她偷摸進去, 縮頭縮腦左右觀察一番, 見沒人,剛想松一口氣。

就見薛氏身邊的田嬤嬤帶著一幫膀大腰圓的婆子不知從哪出現在拐角處。

她嚇了一大跳,見這陣仗, 就知道自己偷溜出府的事已經敗露了, 她也不想狡辯,識相地立馬認錯:“田嬤嬤,我知錯了,但我是有原因的,我馬上就去向母親認錯。”

田嬤嬤臉色還算緩和,面露為難道:“小姐,您偷偷出府,夫人知道後又驚又怕, 實在是動了怒, 現在您平安回來了,她也放心了。”

“不過,為了讓小姐長長記性,不再如此任性行事, 命奴婢們來請小姐去佛堂抄寫佛經,七日不得出佛堂,好好靜靜心。”

“啊?”林輕煙傻眼了,這怎麽還關禁閉呀, 至於嘛?

還關七天, 至於嘛!

她倒是想反抗, 但那些婆子個個有蠻力, 她也不想弄得場面難堪。

只勉強笑道:“田嬤嬤,您通融通融,讓我去見母親,我會跟她解釋清楚,您就說我有事情要跟她說。”

“小姐,別讓老奴為難了,您這次偷跑出去,讓夫人擔驚受怕,夫人這次鐵了心讓您思過,為了您以後的安危著想,是一定要讓您去佛堂反省的。”
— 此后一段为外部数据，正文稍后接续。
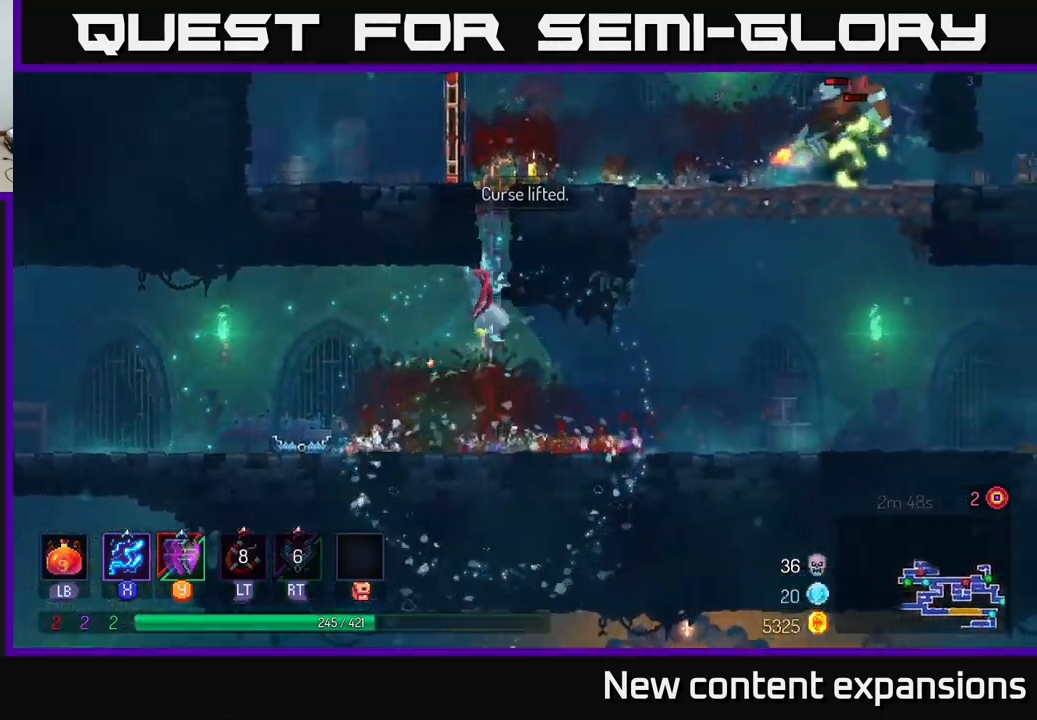
{"dt_ms": 500, "buttons": ["X"], "left_stick": "right", "right_stick": "center", "events": [[17, "A", "up"], [167, "A", "down"], [217, "left_stick", "up-right"], [317, "left_stick", "right"], [384, "A", "up"], [400, "X", "down"]]}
林輕煙聽了這話,知道薛氏是因為那次被拐的事情刺激到了,一遭被蛇咬十年怕井繩,所以才限制她出府。

這次她一個人也沒帶就偷跑出去,可能真的讓她生氣了。

她嘆口氣,邁著沈重的腳步跟著田嬤嬤去了佛堂,待她進去了,外面啪的一聲就關門上了鎖,當真是把她當犯人關上了。

林輕煙轉身環顧四周,佛堂並沒有她想象中的黑暗陰森,反而窗明幾凈。

正中央一尊不知道是哪路神仙的佛像,慈眉善目的,前面擺著條案和香火,還有各種供奉的點心。

東次間是一間臥房,裏面擺放著床和臥榻,家具擺放十分簡潔,西稍間就是抄寫佛經的地方,筆墨紙硯應有盡有。

林輕煙回到佛像前,規規矩矩跪在了前面的蒲團上。

閉眼合掌心中默念,向佛祖祈禱,希望宋涼夜的傷快點好起來。

——

日光西斜,地板上割裂的光影隨之移動。

林輕煙寫下最後一筆,放下這篇寫完的佛經,甩了甩酸軟的手。

這幾日每日都寫這些東西,手都快斷了。

薛氏讓她禁足,倒是沒斷了她的飯食,那些婆子一日三餐到點了就會給她送飯進來,只不過一句話也不閑聊。

任憑她怎麽跟她們說讓薛氏放她出去,她知錯了,那些婆子跟沒聽見似的,讓她們帶個話讓冷香暖玉來陪她,也沒用。

這幾日,一個說話的人都沒有,完全就是寂寞如雪的狀態,實在無聊了,就去跟佛祖聊天打發時間。

她先前還不覺得,後來越想越不對勁,不就是偷偷跑出府一趟嗎?

薛氏不至於這樣生氣吧,關個一兩天,足夠用來懲罰警醒她了吧。

這樣禁足七日,何苦來哉?

——

春光明媚,晴朗的天空一覽無垠,大片大片的白色雲朵飄飄悠悠。

春日氣息彌漫,春花開盡山頭。

這一日,宋涼夜剛剛吃完了酒樓小二送來的飯菜,兩葷一素,還有一盅養生補血的湯。

門外傳來敲門聲。

這個時辰,想到來人是誰,黑眸不自覺亮了亮,起身就去開門。

一開門,一個陌生男子站在門口,看著像是哪家的小廝。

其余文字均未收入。